In 2000, Jarosh was quoted as saying, that "IBM eServer iSeries is designed to provide integrated solutions that help mid-size customers take advantage of the explosive growth in business-to-business commerce." He was proud of the platform's advanced technology, increased application flexibility, and new tools to help users manage the demands of e-commerce. Under Jarosh's stewardship, the platform evolved into a scalable and extremely fast server line that was able to compete with-if not beat-platforms from other vendors more specifically targeted to individual markets.

In announcing in 2000 that that i2 Technologies, Inc. applications would run on the new AS/400e business servers, Jarosh made it clear that he wanted AS/400 customers to have the best of both worlds-"a totally modern, highly versatile business computer that combines AS/400 traditional strengths of reliability, scalability, security, and service, with the latest in hot new e-business technologies." Jarosh foresaw the future of e-business on the Web, and he wanted the AS/400 to be at the center of a market he believed would explode from $336 million annually in 2000 to a projected $6 trillion within the next five years.

By 2002, Jarosh was working on developing the IBM BladeCenter blade servers. He worked to deliver high performance computing in an ultra-dense server configuration. Perhaps the father of today's drive to reduce cost and complexity in the data center, Jarosh saw the blade architecture as a sweeping new wave with the potential to go much farther than provide support for edge applications and specialized markets. "We intend to incorporate IBM's high-performance computing power, self managing technology, and mainframe-class reliability features into our blade systems," he said.

Born Thomas J. Jarosh on June 5, 1953 in Naperville, Ill., he was raised in Pittsburg, the eldest among 10 children born to Nancy and Donald Jarosh. The engineer-to-be graduated from St. Elizabeth Catholic School in Pittsburgh and later earned his B.S. degree in engineering from Case Western Reserve University in Cleveland, Ohio. He went to work for IBM there in 1975 and spent the next 32 years helping shape the future of the company.

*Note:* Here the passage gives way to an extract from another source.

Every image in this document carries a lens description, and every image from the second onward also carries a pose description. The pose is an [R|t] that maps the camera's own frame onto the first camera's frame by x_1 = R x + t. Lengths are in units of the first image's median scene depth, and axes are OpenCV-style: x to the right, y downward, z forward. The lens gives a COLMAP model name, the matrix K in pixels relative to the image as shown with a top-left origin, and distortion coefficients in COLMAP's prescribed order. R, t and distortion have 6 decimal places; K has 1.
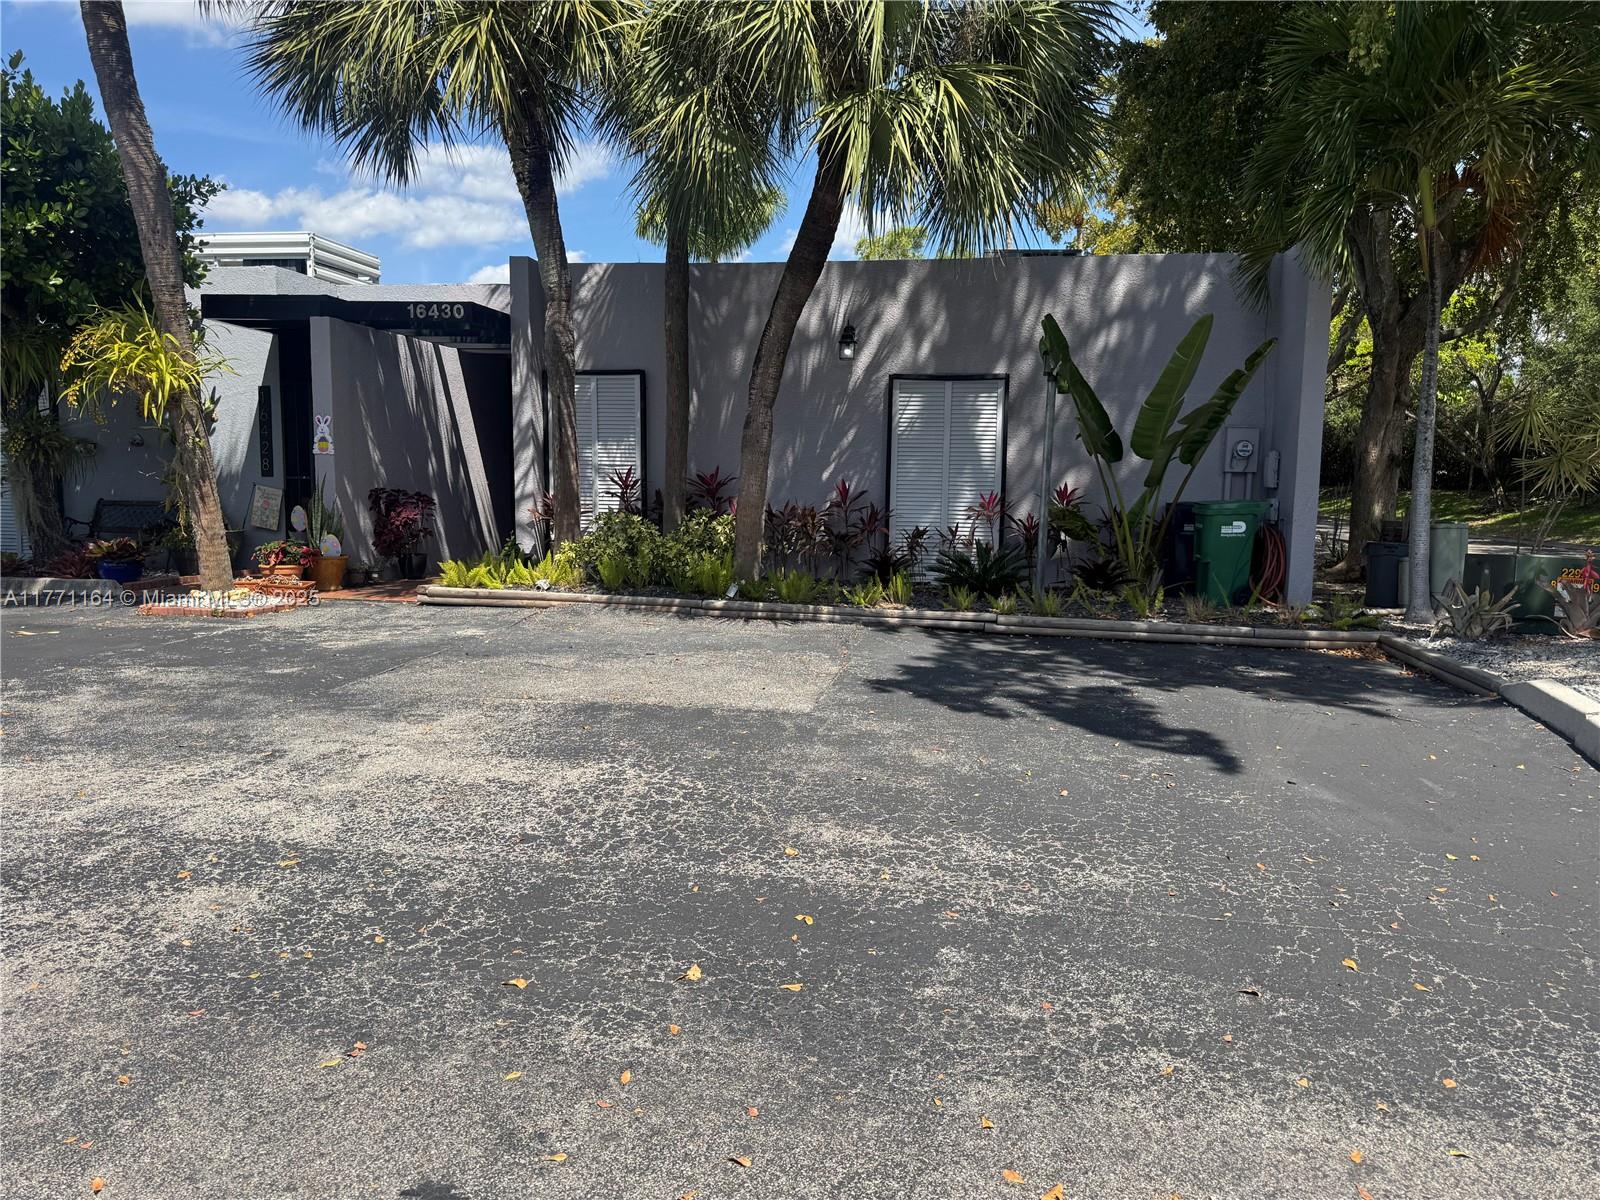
lens RADIAL K [[1141.7, 0, 800.5], [0, 1141.7, 601.6], [0, 0, 1]] dist [0.051585, -0.037730]
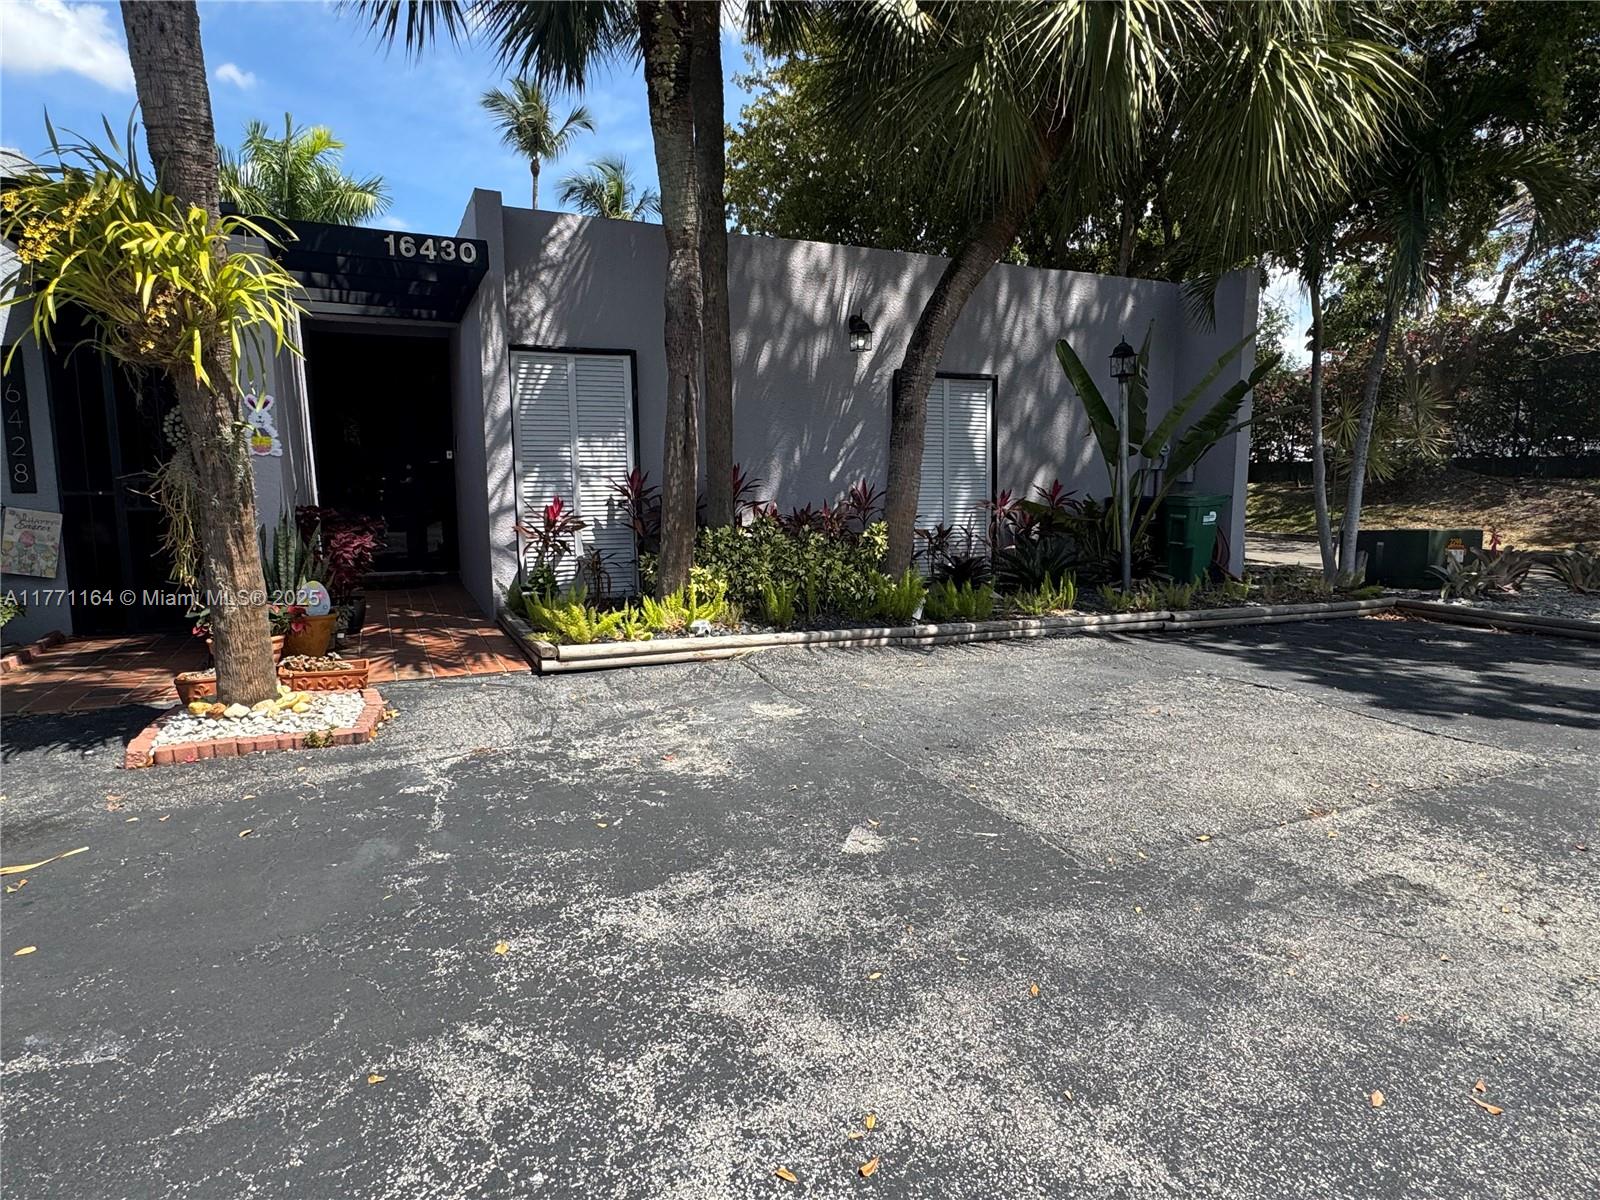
lens RADIAL K [[925.9, 0, 800.9], [0, 925.9, 602.9], [0, 0, 1]] dist [-0.036866, 0.001138]
pose [[0.838794, -0.088178, 0.537261, -0.422796], [0.072526, 0.996100, 0.050253, -0.048207], [-0.539597, -0.003187, 0.841918, 0.391096]]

Both a golfer and gardener, Jarosh's real passion was classical music and he regularly attended performances of the New York Philharmonic, Metropolitan Opera, and New York City Ballet. Friends remember him as "a gentleman with a great sense of humor." 

In addition to his daughters, their husbands, and his five grandchildren, Jarosh is survived by his mother and eight siblings. His sister Patty and father Don preceded him in death. Services were in St. Mary's Roman Catholic Church in Ridgefield. Memorial contributions may be made in his name to the Regional Hospice of Western Connecticut in Danbury, or to the Melanoma Research Foundation, Hillsborough, NJ.